Supplied material START
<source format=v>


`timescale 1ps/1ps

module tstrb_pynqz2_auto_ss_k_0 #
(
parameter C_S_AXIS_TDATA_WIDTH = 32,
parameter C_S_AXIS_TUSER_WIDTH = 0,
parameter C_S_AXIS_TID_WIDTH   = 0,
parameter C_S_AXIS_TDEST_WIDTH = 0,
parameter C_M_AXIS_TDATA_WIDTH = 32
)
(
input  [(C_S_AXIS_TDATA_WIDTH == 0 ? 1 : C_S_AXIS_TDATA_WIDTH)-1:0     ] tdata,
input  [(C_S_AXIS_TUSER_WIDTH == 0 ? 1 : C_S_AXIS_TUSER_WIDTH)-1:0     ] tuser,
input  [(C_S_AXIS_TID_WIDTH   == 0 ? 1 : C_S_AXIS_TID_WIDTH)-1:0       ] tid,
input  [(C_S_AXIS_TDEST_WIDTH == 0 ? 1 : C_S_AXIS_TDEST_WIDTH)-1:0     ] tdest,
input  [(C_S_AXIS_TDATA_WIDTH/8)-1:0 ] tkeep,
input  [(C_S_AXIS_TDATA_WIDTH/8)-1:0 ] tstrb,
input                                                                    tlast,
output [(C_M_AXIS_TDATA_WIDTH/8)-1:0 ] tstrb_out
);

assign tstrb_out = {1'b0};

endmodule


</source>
Supplied material END
Supplied material START
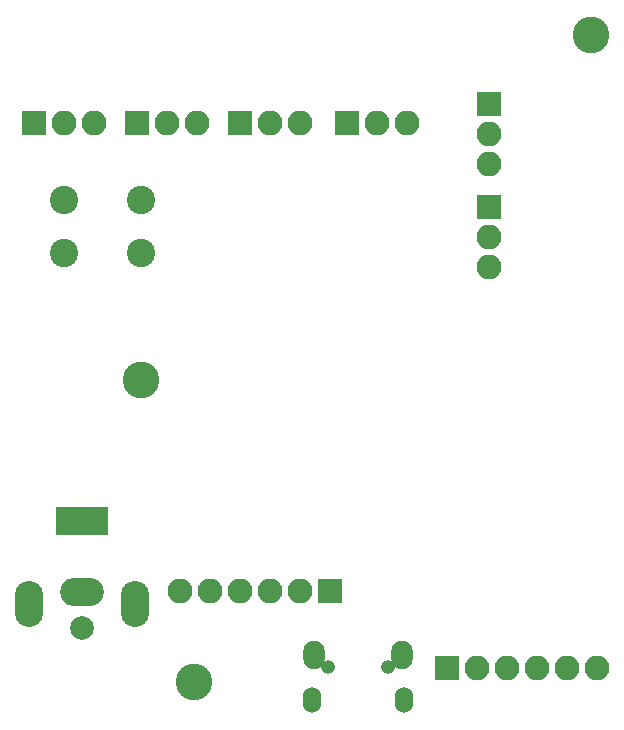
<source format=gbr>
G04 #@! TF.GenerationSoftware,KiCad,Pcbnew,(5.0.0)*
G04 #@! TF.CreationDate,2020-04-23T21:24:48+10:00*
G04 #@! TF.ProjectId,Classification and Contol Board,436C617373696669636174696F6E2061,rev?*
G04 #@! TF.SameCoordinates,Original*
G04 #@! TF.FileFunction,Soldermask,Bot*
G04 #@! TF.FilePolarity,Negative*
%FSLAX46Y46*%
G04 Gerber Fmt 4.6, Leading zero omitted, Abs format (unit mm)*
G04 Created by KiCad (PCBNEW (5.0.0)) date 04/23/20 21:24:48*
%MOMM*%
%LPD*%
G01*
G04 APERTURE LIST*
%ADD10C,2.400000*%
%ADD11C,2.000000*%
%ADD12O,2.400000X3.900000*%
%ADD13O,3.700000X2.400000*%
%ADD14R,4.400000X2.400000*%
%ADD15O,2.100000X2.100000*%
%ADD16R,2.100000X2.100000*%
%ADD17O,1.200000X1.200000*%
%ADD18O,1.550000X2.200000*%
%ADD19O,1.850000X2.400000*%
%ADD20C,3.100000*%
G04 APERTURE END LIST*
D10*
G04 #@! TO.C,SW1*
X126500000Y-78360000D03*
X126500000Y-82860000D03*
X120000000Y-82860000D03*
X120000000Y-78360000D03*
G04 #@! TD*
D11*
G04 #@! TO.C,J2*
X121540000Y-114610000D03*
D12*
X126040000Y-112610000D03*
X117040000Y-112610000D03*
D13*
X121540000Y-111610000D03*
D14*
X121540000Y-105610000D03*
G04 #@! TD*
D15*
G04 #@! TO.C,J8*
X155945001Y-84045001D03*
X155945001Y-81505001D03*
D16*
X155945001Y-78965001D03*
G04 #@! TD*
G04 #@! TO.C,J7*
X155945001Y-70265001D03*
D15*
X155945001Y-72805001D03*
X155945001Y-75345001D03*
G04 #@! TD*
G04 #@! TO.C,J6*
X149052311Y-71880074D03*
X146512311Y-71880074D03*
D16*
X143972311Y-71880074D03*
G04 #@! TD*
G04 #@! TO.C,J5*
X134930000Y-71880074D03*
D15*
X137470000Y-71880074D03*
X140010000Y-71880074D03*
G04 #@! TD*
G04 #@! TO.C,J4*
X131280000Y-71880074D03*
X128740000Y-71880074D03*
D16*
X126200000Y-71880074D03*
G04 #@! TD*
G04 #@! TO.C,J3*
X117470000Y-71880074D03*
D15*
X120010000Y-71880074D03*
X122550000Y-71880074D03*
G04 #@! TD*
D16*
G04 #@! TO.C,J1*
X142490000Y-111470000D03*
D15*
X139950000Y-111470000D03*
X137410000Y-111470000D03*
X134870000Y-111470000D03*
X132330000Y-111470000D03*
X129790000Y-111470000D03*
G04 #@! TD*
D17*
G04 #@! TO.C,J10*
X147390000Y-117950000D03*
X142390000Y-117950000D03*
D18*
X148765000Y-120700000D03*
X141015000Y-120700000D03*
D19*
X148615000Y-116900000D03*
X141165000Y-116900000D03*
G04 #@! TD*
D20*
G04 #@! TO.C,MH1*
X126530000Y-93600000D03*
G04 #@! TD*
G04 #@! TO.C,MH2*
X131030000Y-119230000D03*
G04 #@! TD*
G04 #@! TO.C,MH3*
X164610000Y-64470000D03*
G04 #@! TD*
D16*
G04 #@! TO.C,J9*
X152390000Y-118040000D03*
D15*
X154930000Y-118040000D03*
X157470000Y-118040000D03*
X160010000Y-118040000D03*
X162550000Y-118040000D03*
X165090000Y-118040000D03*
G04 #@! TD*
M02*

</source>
Supplied material END
> _Exercise_
I'd like every line with the string "KiCad" copied from the listing.

> _Result of the task_
G04 #@! TF.GenerationSoftware,KiCad,Pcbnew,(5.0.0)*
G04 Created by KiCad (PCBNEW (5.0.0)) date 04/23/20 21:24:48*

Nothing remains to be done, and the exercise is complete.